I'm loading a language model from torch hub (CamemBERT a French RoBERTa-based model) and using it do embed some sentences:
import torch
camembert = torch.hub.load('pytorch/fairseq', 'camembert.v0')
camembert.eval() # disable dropout (or leave in train mode to finetune)
def embed(sentence):
tokens = camembert.encode(sentence)
# Extract all layer's features (layer 0 is the embedding layer)
all_layers = camembert.extract_features(tokens, return_all_hiddens=True)
embeddings = all_layers[0]
return embeddings
# Here we see that the shape of the embedding vector depends on the number of tokens in the sentence
u = embed("Bonjour, ça va ?")
u.shape # torch.Size([1, 7, 768])
v = embed("Salut, comment vas-tu ?")
v.shape # torch.Size([1, 9, 768])
Imagine now, I want to calculate the cosine distance
between the vectors (tensors in our case) u
and v
:
cos = torch.nn.CosineSimilarity(dim=0)
cos(u, v) #will throw an error since the shape of `u` is different from the shape of `v``
I'm asking what is the best method to use in order to always get the same embedding shape for a sentence regardless the count of tokens?
=> The first solution I'm thinking of is calculating the mean on axis=1
(mean embedding of tokens in the sentence) since axis=0 and axis=2 have always the same size :
cos = torch.nn.CosineSimilarity(dim=1) #dim becomes 1 now
u = u.mean(axis=1)
v = v.mean(axis=1)
cos(u, v).detach().numpy().item() # works now and gives 0.7269
But, I'm afraid that I'm hurting the embedding when calculating the mean!

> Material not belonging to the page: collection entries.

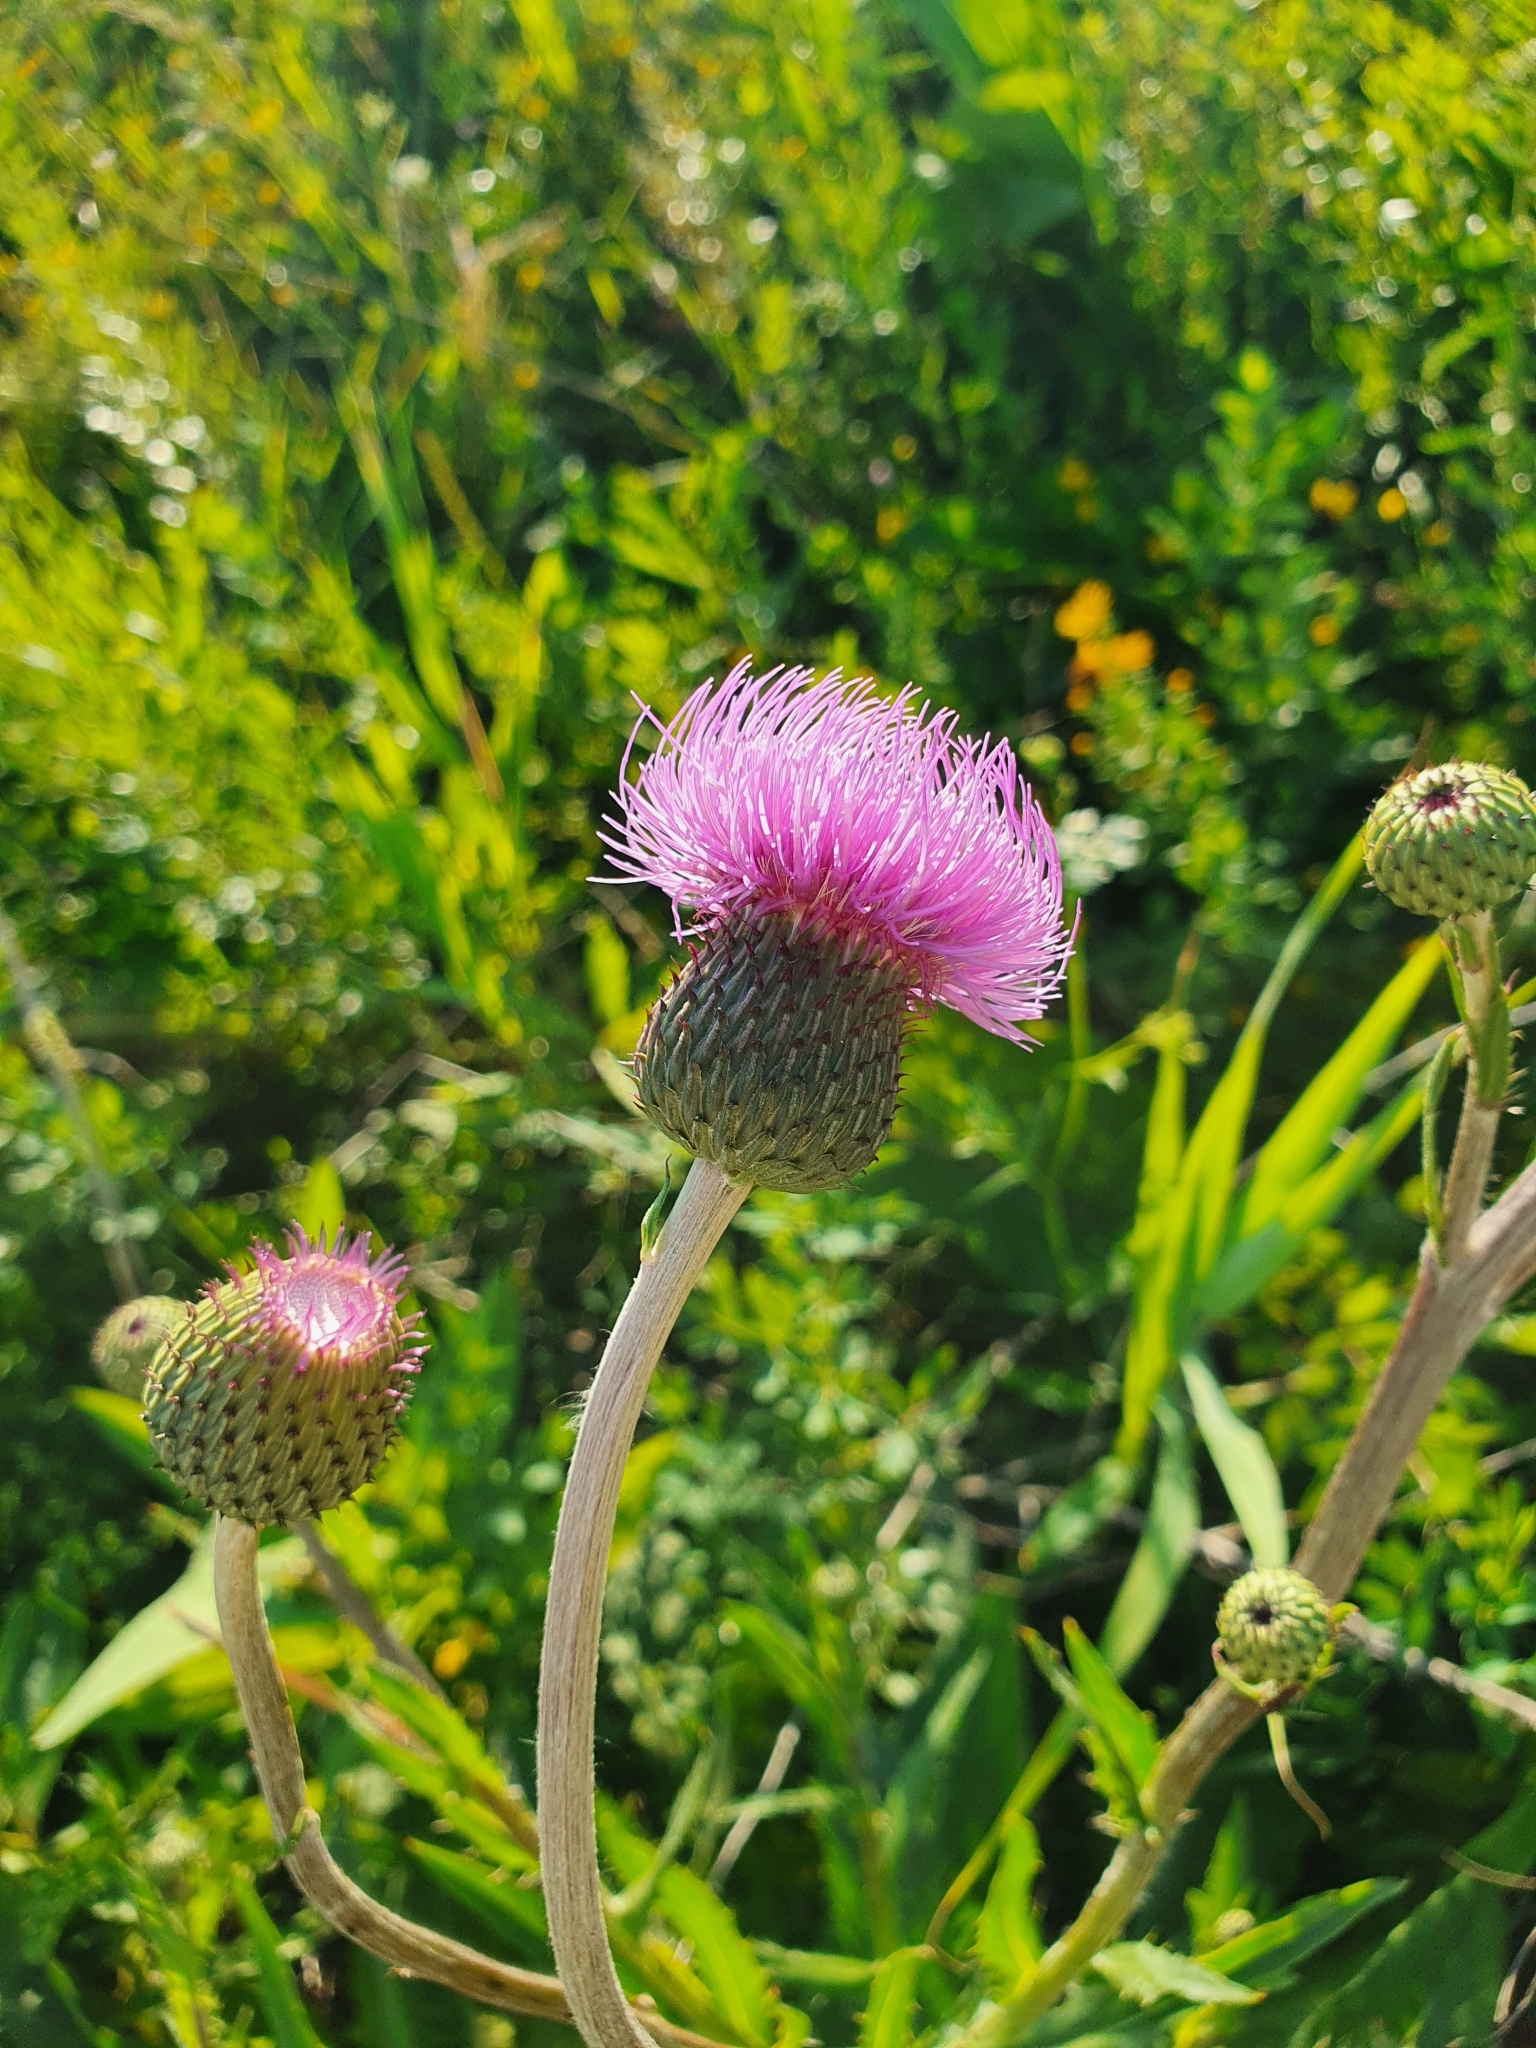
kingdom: Plantae
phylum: Tracheophyta
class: Magnoliopsida
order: Asterales
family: Asteraceae
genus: Cirsium
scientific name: Cirsium canum
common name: Queen anne's thistle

=> The second solution is to pad shorter sentences out, that means:
- giving a list of sentences to embed at a time (instead of embedding sentence by sentence)
- look up for the sentence with the longest tokens and embed it, get its shape
S
- for the rest of sentences embed then pad zero to get the same shape
S
(the sentence has 0 in the rest of dimensions)
What are your thoughts? What technique would you use and why?